# [PAGE EXTRACT]
The memo was written shortly after the disastrous Bay of Pigs invasion of Cuba.

Schlesinger wrote: ‘An agency dedicated to clandestine activity can afford damn few visible errors.’

The CIA had ‘about used up its quota’ and ‘its margin for future error is practically non-existent.’

Schlesinger wrote: ‘One more CIA debacle will shake faith considerably in U.S. policy, at home as well as abroad.’

The CIA had too much autonomy and was ‘corrupting the principles and practices of our society,’ the memo went on.

He said its operations should have to receive a green light from the State Department. effectively removing the CIA’s independence.

The memo makes clear that the CIA was on the chopping block under President Kennedy and provides fuel for those who claim the agency was involved in the assassination.

In addition to preserving its own existence and power, elements of the CIA were said to object to what they saw as Kennedy’s weakness against communism.

When the redacted part is released it could add to the theory that the CIA was either involved, or turned a blind eye to, a plot to kill the president.

What was Oswald doing in Mexico before the assassination?

It is known JFK assassin Lee Harvey Oswald traveled to Mexico just weeks before the shooting to get visas for t he Soviet Union and Cuba.

However. of all the JFK files at the National Archives, the document with the most remaining redactions concerns that trip.

The CIA had Oswald under surveillance during the six-day visit.

It was bugging the Soviet and Cuban embassies and recorded his interactions with officials there.

Win Scott, the CIA’s Mexico City station chief later wrote that ‘every piece of information concerning Lee Harvey Oswald was reported immediately after it was received’ to the CIA headquarters.

It included ‘the entire conversation Oswald had from the Cuban Consulate with the Soviet Embassy.’

A document of more than 70 pages detailing CIA operations in Mexico is included in the JFK files released so far.

But swathes of it are redacted with numerous ‘Secret’ markings.

Those seeking the full truth of what Oswald did in Mexico, and who he may have met there, are eagerly awaiting release of the full document.

Will this be the end of the JFK assassination saga?

Trump’s order may not cover all the records associated with the JFK assassination.

There are numerous other records not held by the National Archives.

According to JFK author Jefferson Morley the CIA still has ‘hundreds’ of other records, and others are with the Kennedy family.

And there are records of an interview with Jackie Kennedy in a private collection, in which she details her view on the lone gunman theory.

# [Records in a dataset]
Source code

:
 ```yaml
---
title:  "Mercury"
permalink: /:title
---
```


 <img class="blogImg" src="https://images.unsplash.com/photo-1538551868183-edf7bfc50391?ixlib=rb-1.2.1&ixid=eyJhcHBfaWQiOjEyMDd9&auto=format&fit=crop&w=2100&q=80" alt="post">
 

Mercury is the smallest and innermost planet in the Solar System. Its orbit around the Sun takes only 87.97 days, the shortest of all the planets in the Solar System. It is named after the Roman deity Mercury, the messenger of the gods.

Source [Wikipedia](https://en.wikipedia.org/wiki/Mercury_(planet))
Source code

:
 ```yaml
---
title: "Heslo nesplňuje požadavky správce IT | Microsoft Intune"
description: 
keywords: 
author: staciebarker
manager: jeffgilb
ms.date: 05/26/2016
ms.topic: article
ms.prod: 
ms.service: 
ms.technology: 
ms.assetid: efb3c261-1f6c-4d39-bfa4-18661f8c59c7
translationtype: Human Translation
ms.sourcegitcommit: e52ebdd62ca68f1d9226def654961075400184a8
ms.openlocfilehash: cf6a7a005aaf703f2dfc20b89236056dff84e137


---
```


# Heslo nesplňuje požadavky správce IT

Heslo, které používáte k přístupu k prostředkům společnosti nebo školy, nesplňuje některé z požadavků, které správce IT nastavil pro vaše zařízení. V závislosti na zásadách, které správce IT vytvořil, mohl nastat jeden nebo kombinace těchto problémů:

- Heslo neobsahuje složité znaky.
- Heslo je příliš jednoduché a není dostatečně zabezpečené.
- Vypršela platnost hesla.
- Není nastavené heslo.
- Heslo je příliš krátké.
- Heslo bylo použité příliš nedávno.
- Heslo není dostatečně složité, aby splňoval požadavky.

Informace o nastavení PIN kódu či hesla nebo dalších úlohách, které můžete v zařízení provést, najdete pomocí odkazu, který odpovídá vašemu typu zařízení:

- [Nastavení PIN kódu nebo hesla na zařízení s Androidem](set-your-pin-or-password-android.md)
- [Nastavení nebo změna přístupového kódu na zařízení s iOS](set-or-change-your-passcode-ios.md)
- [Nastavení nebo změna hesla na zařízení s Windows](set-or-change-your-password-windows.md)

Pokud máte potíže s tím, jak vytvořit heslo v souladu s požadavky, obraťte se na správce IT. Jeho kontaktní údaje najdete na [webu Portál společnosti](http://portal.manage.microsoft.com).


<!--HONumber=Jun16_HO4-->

# [EXPLORE THE MATERIAL]
• a. Can you rewrite the paragraph beginning "According to JFK author Jefferson Morley" in the article on the JFK files more briefly, keeping its main facts?
• b. Could you carry the article on the JFK files forward, picking up after its final sentence?

# [WRITTEN ANSWERS]
• a. JFK author Jefferson Morley says the CIA still holds "hundreds" of other records, and the Kennedy family holds others.

• b.
‘These documents need to be part of the executive order,’ Morley told DailyMail.com

‘They should be public now, there’s no legitimate national security information in here.’

Other secret documents include CIA ‘situation reports’ on Cuban exiles in Florida.

Trump’s order gives the Director of National Intelligence and Attorney General 15 days to come up with a plan for releasing the remaining documents at the National Archives.

However, there is no deadline for actually releasing them, which Morley said meant the ‘can could be kicked down the road.’

Experts said it was ‘possible’ the documents would reveal valuable new information.

‘There’s always the possibility that something would slip through that would be the tiny tip of a much larger iceberg that would be revealing,” said Larry Sabato, author of ‘The Kennedy Half-Century’.

‘That’s what researchers look for. Now, odds are you won’t find that but it is possible that it’s there.’

He added: “It just seemed so fantastical that one very disturbed individual (Oswald) could end up pulling off the crime of the century.

‘But the more I studied it, the more I realized that is a very possible, maybe even probable in my view, hypothesis.’

Trump’s move has sparked a civil war in the Kennedy family.  

JFK’s nephew, Robert F. Kennedy Jr., believes the CIA was involved in the assassination.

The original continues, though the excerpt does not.